Happyness


“Happiness….”, sang John Lennon in 1968, “is a warm gun.” But what Lennon didn’t know was that, in fact, Happyness is a new comedy festival that takes place in Inverness over the May bank holiday. I have just returned from its golden shores and am brushing the heather from my hair as I type (Auld Heather was quite a gal)

Happyness (the name was suggested I gather by Bill Bailey) is the brainchild of that formidable Femme de Comedie Karen Koren, mother of the Gilded Balloon, one of the Edinburgh Fringe’s great venues. Looking no doubt at the Kilkenny and the Machynlleth comedy festivals she has decided that Inverness could make a great addition to the comedy buff’s calendar – like those 2 areas of outstanding natural beauty Inverness is a handsome old town full of historical incident, surrounded by sumptuous mountains and lakes, with a canny, urbane populace.

It is true that the audiences were small but those people that did turn up to the dozens of shows on offer were appreciative and pleasingly vocal. I have no doubt that there will be larger numbers next year and that in five years time the town will be teeming with comedy lovers keen to laugh and to enjoy the fabulous landscapes.

My own sojourn began badly with a brutal dawn flight from Luton airport where I realised I had left my mobile phone at home. On arrival in Scotland however the sun was out and I was warmly welcomed by Karen’s tireless team of  attractive henchwomen so it was not long before I was feelin da happyness.

I was billeted at a hotel in the centre of town on the banks of the River Ness with all the other comedians, which gave a great opportunity to catch up with old muckers (big hellos to Jenni Éclair, Fred Macaulay, Janey Godley and Michael Redmond) and to take a look at some of the younger comics doing their stuff – I was especially impressed by Bec Hill, an Australian who draws her act as she does it, Daniel Simonsen a Norwegian master of Nordic gloom and Cornish comedy rap dudes Hedlov and Passman.
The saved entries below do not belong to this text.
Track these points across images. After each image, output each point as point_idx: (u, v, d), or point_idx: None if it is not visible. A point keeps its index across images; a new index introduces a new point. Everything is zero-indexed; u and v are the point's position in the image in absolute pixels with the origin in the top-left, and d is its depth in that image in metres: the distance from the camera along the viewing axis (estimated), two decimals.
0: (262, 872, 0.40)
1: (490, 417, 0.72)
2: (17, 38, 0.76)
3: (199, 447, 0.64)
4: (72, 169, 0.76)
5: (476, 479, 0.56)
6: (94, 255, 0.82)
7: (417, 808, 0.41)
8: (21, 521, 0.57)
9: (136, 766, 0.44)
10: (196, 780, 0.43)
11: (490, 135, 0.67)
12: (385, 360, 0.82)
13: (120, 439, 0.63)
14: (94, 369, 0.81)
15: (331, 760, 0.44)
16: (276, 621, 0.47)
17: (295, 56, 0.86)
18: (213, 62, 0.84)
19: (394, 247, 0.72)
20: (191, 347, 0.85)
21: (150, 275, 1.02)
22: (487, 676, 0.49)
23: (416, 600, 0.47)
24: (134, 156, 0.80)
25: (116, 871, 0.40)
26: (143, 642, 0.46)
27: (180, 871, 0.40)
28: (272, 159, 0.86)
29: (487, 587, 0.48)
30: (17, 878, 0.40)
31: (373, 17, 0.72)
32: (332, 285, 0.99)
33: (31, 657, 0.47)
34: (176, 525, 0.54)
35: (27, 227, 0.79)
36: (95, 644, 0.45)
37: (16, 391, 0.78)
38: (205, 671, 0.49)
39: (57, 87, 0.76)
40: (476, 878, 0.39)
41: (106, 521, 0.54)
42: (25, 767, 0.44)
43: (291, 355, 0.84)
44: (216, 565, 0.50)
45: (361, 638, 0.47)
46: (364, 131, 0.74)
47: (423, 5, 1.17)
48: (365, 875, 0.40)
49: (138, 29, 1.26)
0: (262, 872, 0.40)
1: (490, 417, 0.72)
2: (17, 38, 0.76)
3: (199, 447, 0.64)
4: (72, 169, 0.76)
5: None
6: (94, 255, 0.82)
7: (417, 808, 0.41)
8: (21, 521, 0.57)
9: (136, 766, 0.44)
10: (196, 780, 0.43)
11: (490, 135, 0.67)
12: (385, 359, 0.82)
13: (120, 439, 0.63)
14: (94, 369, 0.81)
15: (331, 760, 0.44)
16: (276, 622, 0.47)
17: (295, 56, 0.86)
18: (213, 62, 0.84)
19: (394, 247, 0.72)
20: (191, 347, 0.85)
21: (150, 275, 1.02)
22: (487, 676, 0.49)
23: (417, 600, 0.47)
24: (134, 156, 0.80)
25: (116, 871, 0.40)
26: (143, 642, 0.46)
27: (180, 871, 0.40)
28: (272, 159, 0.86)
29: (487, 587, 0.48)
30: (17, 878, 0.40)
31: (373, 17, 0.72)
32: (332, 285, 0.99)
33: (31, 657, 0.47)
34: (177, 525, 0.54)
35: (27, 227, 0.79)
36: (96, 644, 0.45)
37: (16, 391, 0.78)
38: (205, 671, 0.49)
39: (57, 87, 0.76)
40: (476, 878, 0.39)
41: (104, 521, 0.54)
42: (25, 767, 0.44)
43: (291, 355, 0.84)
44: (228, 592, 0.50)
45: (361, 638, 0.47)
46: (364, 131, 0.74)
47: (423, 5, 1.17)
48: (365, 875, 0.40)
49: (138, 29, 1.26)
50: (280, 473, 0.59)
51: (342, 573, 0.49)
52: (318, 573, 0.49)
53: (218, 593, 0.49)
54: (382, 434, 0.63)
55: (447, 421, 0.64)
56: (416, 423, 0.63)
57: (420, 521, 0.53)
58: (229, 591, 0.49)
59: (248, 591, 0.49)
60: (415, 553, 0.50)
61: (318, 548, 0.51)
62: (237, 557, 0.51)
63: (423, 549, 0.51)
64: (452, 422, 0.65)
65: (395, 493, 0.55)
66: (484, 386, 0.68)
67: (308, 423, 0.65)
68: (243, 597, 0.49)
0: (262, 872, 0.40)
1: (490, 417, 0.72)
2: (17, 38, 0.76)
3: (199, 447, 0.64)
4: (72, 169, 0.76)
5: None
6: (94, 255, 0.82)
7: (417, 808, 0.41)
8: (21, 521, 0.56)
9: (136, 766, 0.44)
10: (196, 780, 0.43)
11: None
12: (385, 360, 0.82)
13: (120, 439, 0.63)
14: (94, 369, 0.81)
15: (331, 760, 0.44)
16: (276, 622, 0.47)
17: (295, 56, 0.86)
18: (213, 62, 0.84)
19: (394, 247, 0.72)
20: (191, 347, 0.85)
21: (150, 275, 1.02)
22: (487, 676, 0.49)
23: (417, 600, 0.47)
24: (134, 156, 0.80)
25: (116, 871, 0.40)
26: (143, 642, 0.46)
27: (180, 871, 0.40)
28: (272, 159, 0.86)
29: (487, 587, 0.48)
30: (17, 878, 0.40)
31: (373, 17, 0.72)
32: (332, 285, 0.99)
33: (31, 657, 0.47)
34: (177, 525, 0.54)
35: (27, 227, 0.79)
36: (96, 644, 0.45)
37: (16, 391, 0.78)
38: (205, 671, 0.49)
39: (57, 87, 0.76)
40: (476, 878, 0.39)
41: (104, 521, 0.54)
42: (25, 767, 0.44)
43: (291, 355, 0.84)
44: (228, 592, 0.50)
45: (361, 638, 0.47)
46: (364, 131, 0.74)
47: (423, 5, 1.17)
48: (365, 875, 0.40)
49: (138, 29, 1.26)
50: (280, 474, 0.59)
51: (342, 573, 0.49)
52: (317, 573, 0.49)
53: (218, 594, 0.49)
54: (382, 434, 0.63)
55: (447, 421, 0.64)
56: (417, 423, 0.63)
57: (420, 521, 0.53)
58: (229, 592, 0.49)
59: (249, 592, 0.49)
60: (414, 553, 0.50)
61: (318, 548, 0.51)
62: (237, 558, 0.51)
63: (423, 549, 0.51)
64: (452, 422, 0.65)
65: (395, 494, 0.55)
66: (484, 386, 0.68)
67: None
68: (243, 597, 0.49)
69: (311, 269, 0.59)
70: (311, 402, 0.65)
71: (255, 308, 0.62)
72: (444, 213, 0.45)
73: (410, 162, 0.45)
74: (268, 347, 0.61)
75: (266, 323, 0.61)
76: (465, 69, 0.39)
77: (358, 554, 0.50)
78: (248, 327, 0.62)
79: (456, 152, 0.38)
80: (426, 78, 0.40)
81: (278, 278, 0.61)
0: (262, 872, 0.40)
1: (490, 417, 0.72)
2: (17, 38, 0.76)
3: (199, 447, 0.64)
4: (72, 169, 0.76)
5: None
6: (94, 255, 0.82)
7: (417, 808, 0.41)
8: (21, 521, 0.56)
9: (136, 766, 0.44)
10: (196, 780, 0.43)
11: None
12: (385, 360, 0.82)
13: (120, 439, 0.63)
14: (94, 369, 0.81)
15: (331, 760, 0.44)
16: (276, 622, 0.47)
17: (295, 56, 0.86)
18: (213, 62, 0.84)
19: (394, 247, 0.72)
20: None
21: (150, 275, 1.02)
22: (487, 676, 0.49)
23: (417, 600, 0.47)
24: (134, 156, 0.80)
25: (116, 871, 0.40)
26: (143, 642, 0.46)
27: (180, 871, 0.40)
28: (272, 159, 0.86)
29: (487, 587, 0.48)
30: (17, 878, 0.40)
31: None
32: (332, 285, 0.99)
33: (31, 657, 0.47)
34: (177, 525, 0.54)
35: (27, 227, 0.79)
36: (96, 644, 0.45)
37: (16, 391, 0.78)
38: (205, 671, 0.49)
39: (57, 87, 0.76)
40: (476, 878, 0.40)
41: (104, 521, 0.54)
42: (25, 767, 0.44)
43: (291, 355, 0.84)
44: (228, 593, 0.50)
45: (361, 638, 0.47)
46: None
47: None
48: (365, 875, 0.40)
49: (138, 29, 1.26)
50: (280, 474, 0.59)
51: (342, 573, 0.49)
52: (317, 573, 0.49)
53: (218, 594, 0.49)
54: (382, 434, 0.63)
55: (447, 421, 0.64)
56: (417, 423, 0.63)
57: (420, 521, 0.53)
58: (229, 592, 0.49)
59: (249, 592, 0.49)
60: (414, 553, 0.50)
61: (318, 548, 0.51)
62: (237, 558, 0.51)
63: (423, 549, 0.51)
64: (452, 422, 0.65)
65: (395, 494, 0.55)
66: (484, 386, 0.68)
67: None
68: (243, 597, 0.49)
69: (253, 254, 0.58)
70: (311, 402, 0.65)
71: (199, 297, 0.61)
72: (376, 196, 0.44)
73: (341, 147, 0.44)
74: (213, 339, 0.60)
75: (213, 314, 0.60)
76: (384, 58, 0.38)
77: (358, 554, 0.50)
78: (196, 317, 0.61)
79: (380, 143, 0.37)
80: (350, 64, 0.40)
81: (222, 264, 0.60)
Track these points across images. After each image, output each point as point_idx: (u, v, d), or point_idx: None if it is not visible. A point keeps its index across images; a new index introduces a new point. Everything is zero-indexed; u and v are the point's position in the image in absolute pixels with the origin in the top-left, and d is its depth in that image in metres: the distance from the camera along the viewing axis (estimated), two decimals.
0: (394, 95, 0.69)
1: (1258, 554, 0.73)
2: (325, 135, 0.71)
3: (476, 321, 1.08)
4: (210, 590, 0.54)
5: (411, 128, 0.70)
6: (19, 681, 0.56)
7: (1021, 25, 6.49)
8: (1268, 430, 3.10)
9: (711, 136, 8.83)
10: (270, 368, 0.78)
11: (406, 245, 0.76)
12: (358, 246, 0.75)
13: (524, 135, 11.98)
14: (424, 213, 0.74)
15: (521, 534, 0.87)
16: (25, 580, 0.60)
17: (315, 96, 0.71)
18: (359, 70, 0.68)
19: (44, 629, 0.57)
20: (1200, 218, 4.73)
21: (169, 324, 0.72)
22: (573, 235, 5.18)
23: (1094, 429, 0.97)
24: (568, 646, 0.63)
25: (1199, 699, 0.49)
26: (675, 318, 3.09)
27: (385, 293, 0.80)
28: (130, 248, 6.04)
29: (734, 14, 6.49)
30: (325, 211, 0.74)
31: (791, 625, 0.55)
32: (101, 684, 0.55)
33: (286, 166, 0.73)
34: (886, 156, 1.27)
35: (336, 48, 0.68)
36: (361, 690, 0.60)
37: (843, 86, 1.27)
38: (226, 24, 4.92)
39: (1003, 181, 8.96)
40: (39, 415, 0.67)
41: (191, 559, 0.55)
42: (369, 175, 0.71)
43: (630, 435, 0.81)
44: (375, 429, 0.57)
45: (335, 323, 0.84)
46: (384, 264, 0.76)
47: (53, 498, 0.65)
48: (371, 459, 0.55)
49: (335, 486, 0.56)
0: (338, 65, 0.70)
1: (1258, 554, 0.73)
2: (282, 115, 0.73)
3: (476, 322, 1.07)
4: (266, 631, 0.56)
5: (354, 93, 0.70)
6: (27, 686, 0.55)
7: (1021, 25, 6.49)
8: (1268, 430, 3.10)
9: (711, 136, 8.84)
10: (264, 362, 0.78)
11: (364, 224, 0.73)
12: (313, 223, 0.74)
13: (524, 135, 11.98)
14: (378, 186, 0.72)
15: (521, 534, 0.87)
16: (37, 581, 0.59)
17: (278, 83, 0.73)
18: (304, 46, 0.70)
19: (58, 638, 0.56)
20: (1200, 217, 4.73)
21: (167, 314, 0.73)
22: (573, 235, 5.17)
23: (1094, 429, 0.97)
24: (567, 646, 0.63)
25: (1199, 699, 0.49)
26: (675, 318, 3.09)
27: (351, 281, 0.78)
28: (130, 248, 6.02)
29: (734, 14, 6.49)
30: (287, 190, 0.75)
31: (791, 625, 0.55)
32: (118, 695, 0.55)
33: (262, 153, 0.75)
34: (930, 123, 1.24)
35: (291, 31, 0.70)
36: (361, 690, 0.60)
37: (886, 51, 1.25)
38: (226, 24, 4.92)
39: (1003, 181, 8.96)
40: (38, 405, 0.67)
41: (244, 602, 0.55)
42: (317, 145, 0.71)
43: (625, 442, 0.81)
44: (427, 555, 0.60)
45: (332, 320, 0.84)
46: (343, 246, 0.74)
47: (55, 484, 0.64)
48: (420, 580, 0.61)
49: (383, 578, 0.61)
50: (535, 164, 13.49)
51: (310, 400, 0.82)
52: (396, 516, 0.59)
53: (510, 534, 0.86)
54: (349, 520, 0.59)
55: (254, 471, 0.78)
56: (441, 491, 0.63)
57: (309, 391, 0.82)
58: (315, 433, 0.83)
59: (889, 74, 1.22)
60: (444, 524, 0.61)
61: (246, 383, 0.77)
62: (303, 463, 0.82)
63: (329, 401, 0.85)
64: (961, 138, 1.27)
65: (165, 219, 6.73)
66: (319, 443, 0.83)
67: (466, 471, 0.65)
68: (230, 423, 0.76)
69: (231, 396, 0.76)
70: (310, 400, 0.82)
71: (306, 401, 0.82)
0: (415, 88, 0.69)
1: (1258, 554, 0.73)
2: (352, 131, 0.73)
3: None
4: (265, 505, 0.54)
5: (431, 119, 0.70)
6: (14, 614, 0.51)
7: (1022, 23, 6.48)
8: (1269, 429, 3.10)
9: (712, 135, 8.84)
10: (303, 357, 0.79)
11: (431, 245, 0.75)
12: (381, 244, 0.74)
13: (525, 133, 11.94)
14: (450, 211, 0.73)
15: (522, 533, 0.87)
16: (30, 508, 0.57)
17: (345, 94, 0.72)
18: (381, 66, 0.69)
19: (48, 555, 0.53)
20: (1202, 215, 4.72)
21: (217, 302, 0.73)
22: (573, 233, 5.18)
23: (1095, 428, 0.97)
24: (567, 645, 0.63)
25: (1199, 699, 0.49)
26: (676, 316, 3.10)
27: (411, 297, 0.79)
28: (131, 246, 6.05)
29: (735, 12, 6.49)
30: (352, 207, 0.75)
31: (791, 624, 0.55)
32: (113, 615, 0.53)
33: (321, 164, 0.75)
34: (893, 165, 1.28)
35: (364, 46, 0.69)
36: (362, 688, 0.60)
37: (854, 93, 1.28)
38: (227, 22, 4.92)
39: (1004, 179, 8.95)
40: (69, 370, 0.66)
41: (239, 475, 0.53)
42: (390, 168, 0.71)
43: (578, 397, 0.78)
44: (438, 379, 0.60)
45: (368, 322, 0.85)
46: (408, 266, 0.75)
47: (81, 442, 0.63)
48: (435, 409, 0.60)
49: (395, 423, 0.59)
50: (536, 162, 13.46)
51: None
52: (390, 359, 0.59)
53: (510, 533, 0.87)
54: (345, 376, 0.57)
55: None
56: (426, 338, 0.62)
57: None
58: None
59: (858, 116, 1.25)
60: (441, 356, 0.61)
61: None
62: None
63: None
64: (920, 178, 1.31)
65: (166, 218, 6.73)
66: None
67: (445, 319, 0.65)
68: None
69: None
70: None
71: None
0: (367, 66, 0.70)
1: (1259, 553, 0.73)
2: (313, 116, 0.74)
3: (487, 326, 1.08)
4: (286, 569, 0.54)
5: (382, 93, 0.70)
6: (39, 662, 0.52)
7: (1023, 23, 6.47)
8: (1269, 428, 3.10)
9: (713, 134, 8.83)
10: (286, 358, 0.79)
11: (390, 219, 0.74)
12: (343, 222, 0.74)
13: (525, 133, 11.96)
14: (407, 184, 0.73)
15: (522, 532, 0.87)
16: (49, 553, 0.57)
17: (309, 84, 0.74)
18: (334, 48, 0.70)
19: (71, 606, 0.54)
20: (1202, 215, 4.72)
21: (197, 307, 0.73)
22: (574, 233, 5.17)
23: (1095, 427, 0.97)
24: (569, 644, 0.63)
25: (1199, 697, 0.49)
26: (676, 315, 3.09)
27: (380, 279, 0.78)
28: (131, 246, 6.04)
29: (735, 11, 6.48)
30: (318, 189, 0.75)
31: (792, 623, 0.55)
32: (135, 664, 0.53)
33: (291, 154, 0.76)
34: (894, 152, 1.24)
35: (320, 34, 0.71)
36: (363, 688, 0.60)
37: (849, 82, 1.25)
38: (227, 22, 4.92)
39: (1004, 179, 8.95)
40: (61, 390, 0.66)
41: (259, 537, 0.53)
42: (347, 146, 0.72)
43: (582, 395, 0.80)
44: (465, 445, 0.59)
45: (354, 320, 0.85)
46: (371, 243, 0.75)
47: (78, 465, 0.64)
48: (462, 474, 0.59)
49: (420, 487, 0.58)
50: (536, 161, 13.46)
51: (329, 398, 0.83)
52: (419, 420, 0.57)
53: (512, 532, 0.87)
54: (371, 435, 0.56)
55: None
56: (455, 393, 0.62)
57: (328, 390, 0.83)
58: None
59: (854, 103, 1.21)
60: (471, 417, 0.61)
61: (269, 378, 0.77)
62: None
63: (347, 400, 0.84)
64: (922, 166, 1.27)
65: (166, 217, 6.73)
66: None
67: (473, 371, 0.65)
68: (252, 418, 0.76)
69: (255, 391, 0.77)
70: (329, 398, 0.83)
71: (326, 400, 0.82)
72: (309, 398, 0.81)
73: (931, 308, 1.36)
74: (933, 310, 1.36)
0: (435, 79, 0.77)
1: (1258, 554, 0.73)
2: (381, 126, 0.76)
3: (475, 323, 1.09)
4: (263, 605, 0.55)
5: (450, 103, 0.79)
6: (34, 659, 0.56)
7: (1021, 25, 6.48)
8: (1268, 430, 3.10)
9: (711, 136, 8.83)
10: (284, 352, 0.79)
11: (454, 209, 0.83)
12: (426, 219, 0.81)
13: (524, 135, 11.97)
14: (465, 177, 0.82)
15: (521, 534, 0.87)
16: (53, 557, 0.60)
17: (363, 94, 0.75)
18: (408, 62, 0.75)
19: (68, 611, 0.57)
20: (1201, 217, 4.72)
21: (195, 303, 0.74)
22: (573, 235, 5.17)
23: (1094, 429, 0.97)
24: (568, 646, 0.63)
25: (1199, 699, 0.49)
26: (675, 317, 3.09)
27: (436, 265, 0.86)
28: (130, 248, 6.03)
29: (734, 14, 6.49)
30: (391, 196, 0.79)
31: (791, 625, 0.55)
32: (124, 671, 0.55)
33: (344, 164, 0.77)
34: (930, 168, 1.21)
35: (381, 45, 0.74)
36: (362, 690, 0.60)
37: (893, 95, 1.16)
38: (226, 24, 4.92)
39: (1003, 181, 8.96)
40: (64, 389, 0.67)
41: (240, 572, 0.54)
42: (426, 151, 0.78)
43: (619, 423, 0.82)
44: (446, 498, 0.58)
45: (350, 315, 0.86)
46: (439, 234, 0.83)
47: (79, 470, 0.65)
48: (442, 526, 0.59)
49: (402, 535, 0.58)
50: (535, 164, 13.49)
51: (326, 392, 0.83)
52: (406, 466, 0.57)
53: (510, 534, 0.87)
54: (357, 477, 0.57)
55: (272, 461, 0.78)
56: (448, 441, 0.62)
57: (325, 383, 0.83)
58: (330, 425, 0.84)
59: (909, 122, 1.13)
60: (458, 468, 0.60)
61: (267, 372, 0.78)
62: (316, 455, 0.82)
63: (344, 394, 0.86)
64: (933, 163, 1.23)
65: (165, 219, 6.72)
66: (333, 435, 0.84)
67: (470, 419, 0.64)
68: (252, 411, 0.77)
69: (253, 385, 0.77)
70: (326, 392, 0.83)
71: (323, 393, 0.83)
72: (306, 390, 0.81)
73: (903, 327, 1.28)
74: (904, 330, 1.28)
As at the Machynlleth festival I was reminded of my early days at the Edinburgh fringe when all the performers would congregate at the Gilded Balloon after their shows, comparing notes and bitching about other comedians.

I MC-ed a couple of shows, did a turn at another and took over the Inverness open top bus tour for the afternoon. Some of the passengers were evidently expecting a more conventional tour and looked surprised when I talked about the laird of Poundland, revealed that the Loch Ness monster had been a double agent during the war and did a spot of Highland dancing on a roundabout.

Between gigs I pulled on my walking boots and took to the hills clutching my new OS map, stumbling through bogs, clambering up crags and gazing across at the dreamy horizon of not-so-distant mountains with their silvery highlights of snow. No mobile meant I was not distracted from the view by the need to take a photo of it or ring someone up to describe it.

As I passed a bush 2 deer stumbled out looking rather, er, sheepish. Inspired by the warm Scottish air, the prospect of summer and the certainty of the guffaws in the town far below me, I leapt onto one of the deer and rode it magnificently across the glens.  Hey you can’t say I didn’t – you weren’t there. But be there next year if you dare.